Should Virat Kohli have enforced the follow-on in the Galle Test?
While we don't know the game's result yet, not enforcing the follow-on is a decision that is taken to reduce the opposition's chances of making a comeback in the match and often shuts them out of the game. In recent years, numbers suggest that not enforcing the follow-on has worked better for teams.
Really? I thought batting once again minimises the chances of winning a Test?
Not at all. Since the famous Kolkata Test in 2001, just 19 of the 141 matches in which teams were eligible to enforce the follow-on have ended in a draw. Of these 19 draws, only five came in matches when the side leading chose to bat again. On the other hand, 14 of the 80 matches when follow-on was enforced ended in a draw. Teams that have not enforced the follow-on have won close to 92% of the matches, which is nearly 10 percentage points more than when they have.
So, is this another "VVS effect" explainer piece?
Far from it. The last question explains why.
Has there been a shift in the follow-on strategy from teams since the 2001 Kolkata Test?
Yes, in the 20-year period preceding that Test (1981-2001), there were 77 occasions when a team had the opportunity of enforcing the follow-on. They sent the opposition in to bat again on 70 of those occasions. That's almost 91%.
This percentage has come down to 56.70 after the Kolkata Test. With captains looking to rest their bowlers and scoring rates going up, and leaving enough time for the opposition to be bowled out, teams are opting to bat again. In other words, the limitations of time, which used to dictate tactics in Test cricket in the past, apply to a lesser extent in recent years.

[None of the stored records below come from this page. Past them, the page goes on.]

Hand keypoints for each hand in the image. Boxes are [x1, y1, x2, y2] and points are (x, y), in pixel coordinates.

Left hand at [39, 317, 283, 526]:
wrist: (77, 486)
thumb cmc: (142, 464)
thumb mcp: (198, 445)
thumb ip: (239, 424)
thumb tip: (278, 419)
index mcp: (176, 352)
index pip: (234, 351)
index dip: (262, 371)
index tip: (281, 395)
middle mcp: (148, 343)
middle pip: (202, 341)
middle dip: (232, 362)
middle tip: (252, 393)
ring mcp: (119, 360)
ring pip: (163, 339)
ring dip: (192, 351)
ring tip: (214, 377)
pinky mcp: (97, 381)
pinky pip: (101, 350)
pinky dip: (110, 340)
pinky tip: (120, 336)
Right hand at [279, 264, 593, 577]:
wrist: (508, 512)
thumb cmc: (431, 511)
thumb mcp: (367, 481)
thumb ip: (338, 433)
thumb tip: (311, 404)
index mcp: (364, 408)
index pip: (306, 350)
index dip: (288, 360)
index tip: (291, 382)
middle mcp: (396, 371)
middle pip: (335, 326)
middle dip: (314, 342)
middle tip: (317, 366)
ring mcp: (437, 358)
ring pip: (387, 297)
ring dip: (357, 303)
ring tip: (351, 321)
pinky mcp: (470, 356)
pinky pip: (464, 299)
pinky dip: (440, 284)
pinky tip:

India led Sri Lanka by 309 runs, after being on the field for just 78.3 overs. Was that margin not safe enough to enforce the follow-on?
It definitely used to be, before VVS Laxman and Rahul Dravid did their thing. Since then, 300 seems to be the mark when captains are more likely to enforce follow-on. Of the 83 times when teams had a first-innings lead under 300 runs, they enforced the follow-on in 34 occasions (40.96%).
This percentage almost doubles when teams have a lead of over 300 runs. Of the 58 instances when teams led by 300 or more runs, they ended up enforcing the follow-on in 46 Tests. Interestingly, Australia - who were at the receiving end in the Kolkata Test - are the only team to have not enforced the follow-on in spite of having a lead of over 400 runs since then. They had a lead of 445 runs over England in the first Ashes Test at the Gabba in 2006-07, but chose to bat again.
So, are you saying captains were less cautious before the 2001 Test?
Numbers say so. Earlier, captains enforced follow-ons despite their team's lead being less than 300. In the same 20-year period before the Kolkata Test, teams enforced follow-ons 50 out of 57 times when they led by a margin of less than 300 runs. That's 87.72%, compared to just 40.96% now.
In fact, there is no significant change in percentages even if the lead was fewer than 250. Before Kolkata, teams enforced follow-on in 31 out of 36 matches when they led by less than 250 runs. Post that, teams have asked opposition to bat again only 19 times off the 54 instances when they've had the opportunity.
Does the workload of bowlers have any bearing on whether the follow-on is enforced or not even when the lead is big?
Yes. Of the 58 instances when teams have led by over 300 runs since 2001, they have enforced follow-on in 19 of the 21 instances when their bowlers have had to bowl 60 or fewer overs. When the bowlers have bowled more than 60 overs to get the opposition out, this percentage has gone down. Of course, the 60-over number is indicative at best. Also, whether teams choose to bat again or not also depends on factors such as time left in the match and wear and tear of the pitch among other factors.
Correlation does not imply causation. Does this pre-and-post-Kolkata theory pass that test?
No, of course we are not saying that one Test match is the sole reason for a paradigm shift. Steve Waugh, who was the man who enforced that follow-on, continued to do so every further time he got the opportunity, and his side won each time. Kolkata 2001 is a black-swan event - sides following on have won only three times in Test cricket history - and has been among the many factors influencing captains' conservative approach since.
There are a number of other reasons for this drastic shift. For starters, the volume of cricket being played has increased dramatically in the period since, and captains have grown ever more conscious about managing their bowlers' workloads. Schedules have grown ever more congested, with back-to-back Test matches becoming the norm worldwide.
Finally, batting out time, which used to be a common feature in Tests, happens far less these days, as the five draws out of the 61 unused follow-on opportunities attests to.